Like Kelly, Fleming voiced his viewpoint in a letter to The Pilot editor, Antonio Enrique.
Staff members at the Paulist Center, located in Boston’s Beacon Hill neighborhood, were also aghast.
In a note to community members, staffers shared the contents of their letter to The Pilot. “We feel compelled to express our dismay,” they wrote.
“Beyond the highly questionable theology of this writer, pastoral ministry and care for GLBTQ Catholics, for any human person, requires first preserving their dignity as children of God. Our shared mission of outreach and pastoral care prohibits inflicting harm and pain on any human person,” the staff added.
Staffers continued, “This article directly and intentionally causes pain for gay Catholics, their families, especially their mothers, their friends and their worship communities,” adding, “The article has no scriptural basis, vague Catholic theological constructs, and no connection with the Gospel of Christ.”
The Pilot’s Oct. 28 opinion piece is not the first time a contributor has caused a disturbance among the faithful.
Columnist Michael Pakaluk raised the ire of many when he suggested in an opinion piece, “Children in the custody of same-sex couples in parochial schools,” published June 4, 2010, that a reason not to allow children with gay parents in Catholic schools is the danger they would bring pornography to class.
Another Pilot columnist Dale O’Leary often writes about “same-sex attraction” (SSA) and “gender identity” as a “disorder.” On July 22, 2011, for instance, she opined, “Each person with SSA has his or her own unique personal history. A number of therapists are convinced that some babies are born more vulnerable to the anxiety. This vulnerability combined with early negative experiences can affect the babies’ ability to identify with their same-sex parent or peers. The child grows up trying to find the love and acceptance missed as a baby and this need becomes interpreted as sexual desire. Because these negative experiences occur during the first two years of life before memory, GLBTQ persons may honestly say they always felt different and were born that way.”
O’Leary’s piece, “True Compassion,” urges the “hierarchy, clergy, religious, and laity” to “step up and face the challenge posed by militant gay, lesbian, bisexual, transgender, and queer activists” – what she terms “the LGBT coalition” – and explain “why the Church does not – cannot – accept sexual relations between two persons of the same sex” and “do so with love and compassion, but without sacrificing the truth.”

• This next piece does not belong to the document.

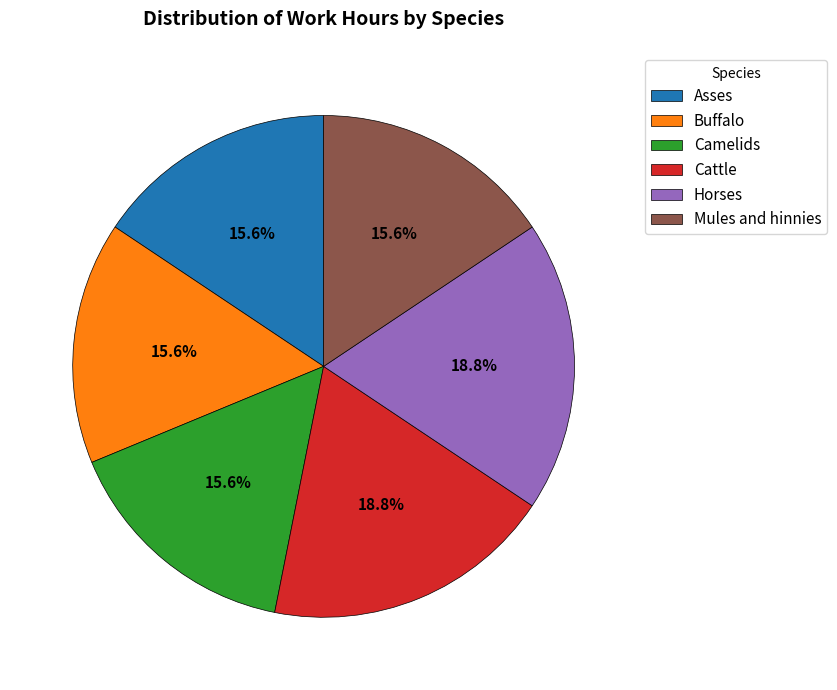

True or false: Mules and hinnies accounts for 29% of the total.

False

Enough is enough for some gay Catholics. An apology and retraction is insufficient, they say, pointing to a bad pattern of editorial judgment.
“Because of this pattern of needing to retract and apologize for offensive columns about gay persons and their families, Cardinal O’Malley, as publisher of The Pilot, should strongly consider requesting that Mr. Enrique submit his resignation,” said Charles Martel, a local social worker in private practice and co-founder of Catholics for Marriage Equality. “Ultimately, this will be the only way that the cardinal shows he is serious about the meaning of accountability in the Archdiocese.”